- [Written exercise]
Duplicate the lines word for word, from the very first line through the line that contains "Number of cups on the white backdrop: 2", including both of those lines.

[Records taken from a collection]
____
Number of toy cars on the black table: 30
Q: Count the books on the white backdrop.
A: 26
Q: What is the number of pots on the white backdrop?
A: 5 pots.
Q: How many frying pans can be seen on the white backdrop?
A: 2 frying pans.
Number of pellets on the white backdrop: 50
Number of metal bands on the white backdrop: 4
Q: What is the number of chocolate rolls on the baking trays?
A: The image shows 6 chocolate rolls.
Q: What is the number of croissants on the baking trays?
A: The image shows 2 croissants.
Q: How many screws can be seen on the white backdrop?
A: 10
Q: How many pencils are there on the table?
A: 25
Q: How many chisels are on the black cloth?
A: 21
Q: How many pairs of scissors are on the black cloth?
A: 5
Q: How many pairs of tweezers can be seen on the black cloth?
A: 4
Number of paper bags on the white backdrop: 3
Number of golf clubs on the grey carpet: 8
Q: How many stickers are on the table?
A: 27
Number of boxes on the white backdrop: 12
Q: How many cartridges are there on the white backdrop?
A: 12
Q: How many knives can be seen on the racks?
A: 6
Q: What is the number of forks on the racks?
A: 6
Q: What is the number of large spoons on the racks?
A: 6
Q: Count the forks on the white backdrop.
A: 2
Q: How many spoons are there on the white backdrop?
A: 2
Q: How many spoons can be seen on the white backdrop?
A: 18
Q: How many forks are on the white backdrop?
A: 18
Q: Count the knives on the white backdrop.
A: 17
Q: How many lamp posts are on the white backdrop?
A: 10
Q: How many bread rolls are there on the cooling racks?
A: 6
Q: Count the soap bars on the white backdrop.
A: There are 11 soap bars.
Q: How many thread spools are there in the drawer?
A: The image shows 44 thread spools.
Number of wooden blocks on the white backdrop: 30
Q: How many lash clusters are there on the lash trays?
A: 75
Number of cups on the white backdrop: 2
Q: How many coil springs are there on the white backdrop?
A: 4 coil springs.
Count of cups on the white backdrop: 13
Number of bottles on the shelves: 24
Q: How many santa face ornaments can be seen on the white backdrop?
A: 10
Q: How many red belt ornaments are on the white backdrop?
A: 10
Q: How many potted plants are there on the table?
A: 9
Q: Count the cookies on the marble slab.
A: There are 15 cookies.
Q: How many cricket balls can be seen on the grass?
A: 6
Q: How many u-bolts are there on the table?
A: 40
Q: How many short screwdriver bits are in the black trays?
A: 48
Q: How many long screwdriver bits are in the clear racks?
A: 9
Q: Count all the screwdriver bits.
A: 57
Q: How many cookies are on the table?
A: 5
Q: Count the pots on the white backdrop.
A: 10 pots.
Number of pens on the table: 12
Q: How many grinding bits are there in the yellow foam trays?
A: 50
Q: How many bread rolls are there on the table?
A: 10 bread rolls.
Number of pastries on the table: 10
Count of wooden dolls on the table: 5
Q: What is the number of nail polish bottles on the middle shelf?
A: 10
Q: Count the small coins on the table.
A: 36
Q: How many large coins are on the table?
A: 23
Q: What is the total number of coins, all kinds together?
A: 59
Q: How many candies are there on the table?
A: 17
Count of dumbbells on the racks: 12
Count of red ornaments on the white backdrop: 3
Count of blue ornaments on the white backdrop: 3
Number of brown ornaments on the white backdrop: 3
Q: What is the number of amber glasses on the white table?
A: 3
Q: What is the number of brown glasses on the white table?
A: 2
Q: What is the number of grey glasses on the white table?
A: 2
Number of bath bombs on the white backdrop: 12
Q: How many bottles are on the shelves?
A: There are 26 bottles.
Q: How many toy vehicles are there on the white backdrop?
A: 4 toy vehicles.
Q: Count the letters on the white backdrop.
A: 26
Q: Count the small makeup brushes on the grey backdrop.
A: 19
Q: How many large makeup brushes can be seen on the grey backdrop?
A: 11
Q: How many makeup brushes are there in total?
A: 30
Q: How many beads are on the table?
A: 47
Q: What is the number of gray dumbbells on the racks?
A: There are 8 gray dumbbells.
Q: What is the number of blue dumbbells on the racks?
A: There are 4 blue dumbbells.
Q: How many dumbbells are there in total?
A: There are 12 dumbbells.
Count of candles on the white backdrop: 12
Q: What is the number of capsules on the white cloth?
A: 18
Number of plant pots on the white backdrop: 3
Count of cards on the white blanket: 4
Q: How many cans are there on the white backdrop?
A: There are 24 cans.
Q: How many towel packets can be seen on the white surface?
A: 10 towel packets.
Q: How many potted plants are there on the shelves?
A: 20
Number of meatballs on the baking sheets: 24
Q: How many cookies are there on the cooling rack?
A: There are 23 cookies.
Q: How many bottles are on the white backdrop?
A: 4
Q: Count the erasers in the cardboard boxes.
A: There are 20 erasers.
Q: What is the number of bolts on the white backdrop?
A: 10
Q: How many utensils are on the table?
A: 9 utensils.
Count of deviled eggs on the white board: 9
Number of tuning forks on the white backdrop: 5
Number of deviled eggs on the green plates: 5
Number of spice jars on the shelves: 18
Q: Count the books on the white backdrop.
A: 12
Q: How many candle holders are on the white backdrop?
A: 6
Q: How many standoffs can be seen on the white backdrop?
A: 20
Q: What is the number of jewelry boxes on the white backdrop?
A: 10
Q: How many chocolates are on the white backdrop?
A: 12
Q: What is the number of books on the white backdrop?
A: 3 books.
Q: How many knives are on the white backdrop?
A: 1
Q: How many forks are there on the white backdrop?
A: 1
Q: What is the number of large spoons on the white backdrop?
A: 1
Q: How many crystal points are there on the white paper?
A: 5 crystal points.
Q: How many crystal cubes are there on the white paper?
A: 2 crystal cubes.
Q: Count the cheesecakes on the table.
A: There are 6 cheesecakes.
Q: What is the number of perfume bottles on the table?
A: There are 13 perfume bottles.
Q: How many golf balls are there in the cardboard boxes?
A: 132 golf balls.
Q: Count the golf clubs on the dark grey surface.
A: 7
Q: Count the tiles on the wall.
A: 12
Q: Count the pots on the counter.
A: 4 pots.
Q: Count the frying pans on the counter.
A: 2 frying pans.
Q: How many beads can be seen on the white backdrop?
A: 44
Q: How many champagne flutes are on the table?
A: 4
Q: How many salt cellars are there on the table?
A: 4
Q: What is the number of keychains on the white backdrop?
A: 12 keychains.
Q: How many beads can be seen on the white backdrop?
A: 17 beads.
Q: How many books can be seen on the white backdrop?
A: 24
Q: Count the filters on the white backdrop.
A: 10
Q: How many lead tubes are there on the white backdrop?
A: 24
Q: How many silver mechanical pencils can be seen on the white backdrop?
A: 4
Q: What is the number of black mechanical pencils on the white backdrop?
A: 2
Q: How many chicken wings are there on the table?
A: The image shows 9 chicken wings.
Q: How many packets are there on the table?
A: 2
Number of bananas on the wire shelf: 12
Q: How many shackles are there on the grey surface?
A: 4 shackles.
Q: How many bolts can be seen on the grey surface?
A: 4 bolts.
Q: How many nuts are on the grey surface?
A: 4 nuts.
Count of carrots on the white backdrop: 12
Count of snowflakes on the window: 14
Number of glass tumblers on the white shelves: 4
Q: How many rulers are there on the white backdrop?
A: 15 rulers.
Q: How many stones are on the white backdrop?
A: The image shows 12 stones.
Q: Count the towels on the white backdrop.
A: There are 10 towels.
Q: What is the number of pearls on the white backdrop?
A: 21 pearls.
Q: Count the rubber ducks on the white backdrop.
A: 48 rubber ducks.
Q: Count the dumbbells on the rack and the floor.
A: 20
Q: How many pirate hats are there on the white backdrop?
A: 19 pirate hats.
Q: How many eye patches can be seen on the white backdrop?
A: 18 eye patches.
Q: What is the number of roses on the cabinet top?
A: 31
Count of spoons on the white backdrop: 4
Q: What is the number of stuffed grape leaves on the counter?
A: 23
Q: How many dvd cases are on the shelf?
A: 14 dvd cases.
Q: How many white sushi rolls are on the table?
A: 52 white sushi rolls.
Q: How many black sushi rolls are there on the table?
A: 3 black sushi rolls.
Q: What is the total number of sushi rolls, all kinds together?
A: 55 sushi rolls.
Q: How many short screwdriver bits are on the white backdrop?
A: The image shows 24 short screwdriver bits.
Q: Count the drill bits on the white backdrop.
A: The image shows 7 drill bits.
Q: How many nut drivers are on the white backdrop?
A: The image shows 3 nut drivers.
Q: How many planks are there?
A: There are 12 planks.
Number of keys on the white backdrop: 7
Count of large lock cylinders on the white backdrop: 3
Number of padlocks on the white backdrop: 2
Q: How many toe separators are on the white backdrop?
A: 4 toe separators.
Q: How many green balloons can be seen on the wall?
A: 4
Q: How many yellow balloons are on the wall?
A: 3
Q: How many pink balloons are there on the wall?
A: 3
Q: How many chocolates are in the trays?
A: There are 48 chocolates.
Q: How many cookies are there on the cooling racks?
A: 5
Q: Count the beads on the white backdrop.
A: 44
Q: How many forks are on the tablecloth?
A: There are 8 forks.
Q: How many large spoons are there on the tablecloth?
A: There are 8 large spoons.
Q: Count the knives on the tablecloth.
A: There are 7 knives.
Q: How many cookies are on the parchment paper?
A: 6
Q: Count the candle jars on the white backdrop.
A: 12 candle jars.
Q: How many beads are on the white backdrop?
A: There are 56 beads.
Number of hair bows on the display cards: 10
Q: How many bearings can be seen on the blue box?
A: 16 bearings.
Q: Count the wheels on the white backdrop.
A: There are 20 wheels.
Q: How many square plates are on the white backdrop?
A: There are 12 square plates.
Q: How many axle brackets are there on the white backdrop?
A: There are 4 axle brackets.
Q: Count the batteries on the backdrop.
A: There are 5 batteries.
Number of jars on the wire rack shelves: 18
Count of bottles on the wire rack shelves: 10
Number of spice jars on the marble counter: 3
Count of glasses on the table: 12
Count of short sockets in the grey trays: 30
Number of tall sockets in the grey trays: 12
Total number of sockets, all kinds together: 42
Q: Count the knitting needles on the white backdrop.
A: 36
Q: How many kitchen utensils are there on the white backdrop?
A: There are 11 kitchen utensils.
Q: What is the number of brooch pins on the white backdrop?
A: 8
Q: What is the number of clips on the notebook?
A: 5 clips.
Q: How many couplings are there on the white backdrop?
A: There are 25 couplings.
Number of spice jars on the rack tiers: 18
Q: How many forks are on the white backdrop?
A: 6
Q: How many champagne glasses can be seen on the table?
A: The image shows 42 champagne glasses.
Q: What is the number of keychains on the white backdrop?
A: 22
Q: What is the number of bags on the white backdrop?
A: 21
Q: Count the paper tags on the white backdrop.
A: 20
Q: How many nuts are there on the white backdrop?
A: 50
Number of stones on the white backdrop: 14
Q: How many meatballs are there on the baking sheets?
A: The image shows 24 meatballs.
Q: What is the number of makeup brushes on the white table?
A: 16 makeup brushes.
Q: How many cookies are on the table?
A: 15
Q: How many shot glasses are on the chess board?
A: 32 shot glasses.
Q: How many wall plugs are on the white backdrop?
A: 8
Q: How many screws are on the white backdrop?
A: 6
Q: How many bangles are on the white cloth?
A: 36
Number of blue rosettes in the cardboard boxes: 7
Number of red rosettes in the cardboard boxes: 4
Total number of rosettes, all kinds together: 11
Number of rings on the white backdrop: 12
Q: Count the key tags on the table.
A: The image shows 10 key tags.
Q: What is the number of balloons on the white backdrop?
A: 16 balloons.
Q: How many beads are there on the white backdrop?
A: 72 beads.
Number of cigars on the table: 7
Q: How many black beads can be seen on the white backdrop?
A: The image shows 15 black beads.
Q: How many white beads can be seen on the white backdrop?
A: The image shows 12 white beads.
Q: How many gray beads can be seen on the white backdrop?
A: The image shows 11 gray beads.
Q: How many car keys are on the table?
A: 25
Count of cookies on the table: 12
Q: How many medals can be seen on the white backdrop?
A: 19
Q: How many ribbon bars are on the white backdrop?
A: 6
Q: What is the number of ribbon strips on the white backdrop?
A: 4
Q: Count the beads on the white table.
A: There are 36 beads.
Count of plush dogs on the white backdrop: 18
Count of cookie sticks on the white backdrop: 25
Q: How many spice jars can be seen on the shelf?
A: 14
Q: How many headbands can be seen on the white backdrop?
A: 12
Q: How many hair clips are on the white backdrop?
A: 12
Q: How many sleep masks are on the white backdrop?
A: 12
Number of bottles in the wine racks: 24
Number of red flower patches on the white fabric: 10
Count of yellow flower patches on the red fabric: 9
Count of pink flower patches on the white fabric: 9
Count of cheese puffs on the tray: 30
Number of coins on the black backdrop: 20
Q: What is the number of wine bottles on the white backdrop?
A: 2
____
- [The response]
Number of toy cars on the black table: 30
Q: Count the books on the white backdrop.
A: 26
Q: What is the number of pots on the white backdrop?
A: 5 pots.
Q: How many frying pans can be seen on the white backdrop?
A: 2 frying pans.
Number of pellets on the white backdrop: 50
Number of metal bands on the white backdrop: 4
Q: What is the number of chocolate rolls on the baking trays?
A: The image shows 6 chocolate rolls.
Q: What is the number of croissants on the baking trays?
A: The image shows 2 croissants.
Q: How many screws can be seen on the white backdrop?
A: 10
Q: How many pencils are there on the table?
A: 25
Q: How many chisels are on the black cloth?
A: 21
Q: How many pairs of scissors are on the black cloth?
A: 5
Q: How many pairs of tweezers can be seen on the black cloth?
A: 4
Number of paper bags on the white backdrop: 3
Number of golf clubs on the grey carpet: 8
Q: How many stickers are on the table?
A: 27
Number of boxes on the white backdrop: 12
Q: How many cartridges are there on the white backdrop?
A: 12
Q: How many knives can be seen on the racks?
A: 6
Q: What is the number of forks on the racks?
A: 6
Q: What is the number of large spoons on the racks?
A: 6
Q: Count the forks on the white backdrop.
A: 2
Q: How many spoons are there on the white backdrop?
A: 2
Q: How many spoons can be seen on the white backdrop?
A: 18
Q: How many forks are on the white backdrop?
A: 18
Q: Count the knives on the white backdrop.
A: 17
Q: How many lamp posts are on the white backdrop?
A: 10
Q: How many bread rolls are there on the cooling racks?
A: 6
Q: Count the soap bars on the white backdrop.
A: There are 11 soap bars.
Q: How many thread spools are there in the drawer?
A: The image shows 44 thread spools.
Number of wooden blocks on the white backdrop: 30
Q: How many lash clusters are there on the lash trays?
A: 75
Number of cups on the white backdrop: 2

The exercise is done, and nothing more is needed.